PROVIDED PASSAGE —
== == ==

Poverty in America

Time for a Little Thanks

Published November 20, 2009 @ 05:08AM PT

little people

With our national holiday of Thanksgiving rapidly approaching, I'd like to offer some therapeutic thoughts to counteract the ongoing bleak economic reality, including this recent and timely report about people suffering from hunger.

With health care dominating national news, I was delighted to read a positive story about a hospital administrator's approach to coping with their fiscal crisis. The Boston Globe reported that Paul Levy, the hospital CEO, walked around the hospital and made simple, but critical, observations.

He stood at the nurses' stations, watching the transporters, the people who push the patients around in wheelchairs. He saw them talk to the patients, put them at ease, make them laugh. He saw that the people who push the wheelchairs were practicing medicine.

He noticed the same when he poked his head into the rooms and watched as the people who deliver the food chatted up the patients and their families.

He watched the people who polish the corridors, who strip the sheets, who empty the trash cans, and he realized that a lot of them are immigrants, many of them had second jobs, most of them were just scraping by.

== == ==

SUPPLIED MATERIAL —
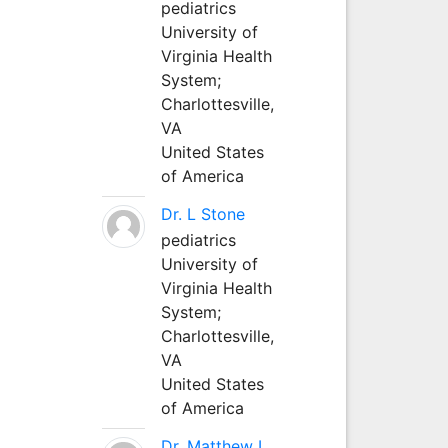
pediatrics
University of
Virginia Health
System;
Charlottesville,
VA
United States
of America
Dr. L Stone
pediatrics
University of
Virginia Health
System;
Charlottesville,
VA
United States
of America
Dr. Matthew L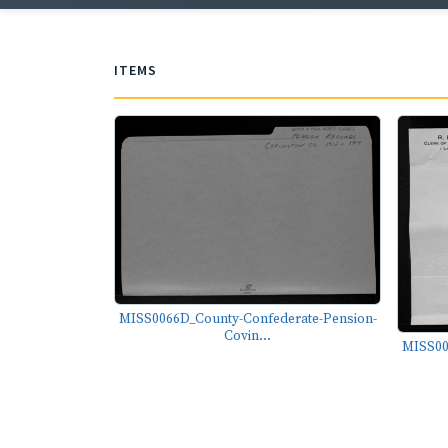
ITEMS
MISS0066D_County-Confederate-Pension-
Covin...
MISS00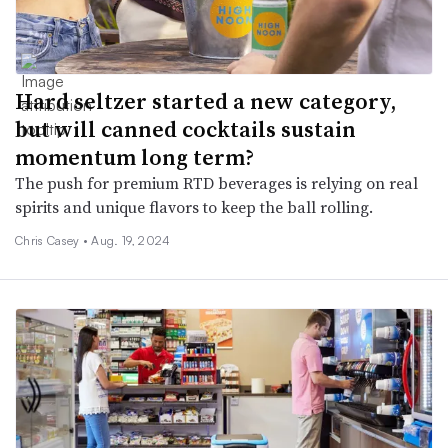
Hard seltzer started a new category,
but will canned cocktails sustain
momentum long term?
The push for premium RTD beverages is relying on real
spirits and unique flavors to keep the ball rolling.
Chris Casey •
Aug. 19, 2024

== == ==

TASK PROMPT —
From the Thanksgiving post, transcribe the words starting with "He stood at" and going on through "and their families.".

RESULT —
He stood at the nurses' stations, watching the transporters, the people who push the patients around in wheelchairs. He saw them talk to the patients, put them at ease, make them laugh. He saw that the people who push the wheelchairs were practicing medicine.

He noticed the same when he poked his head into the rooms and watched as the people who deliver the food chatted up the patients and their families.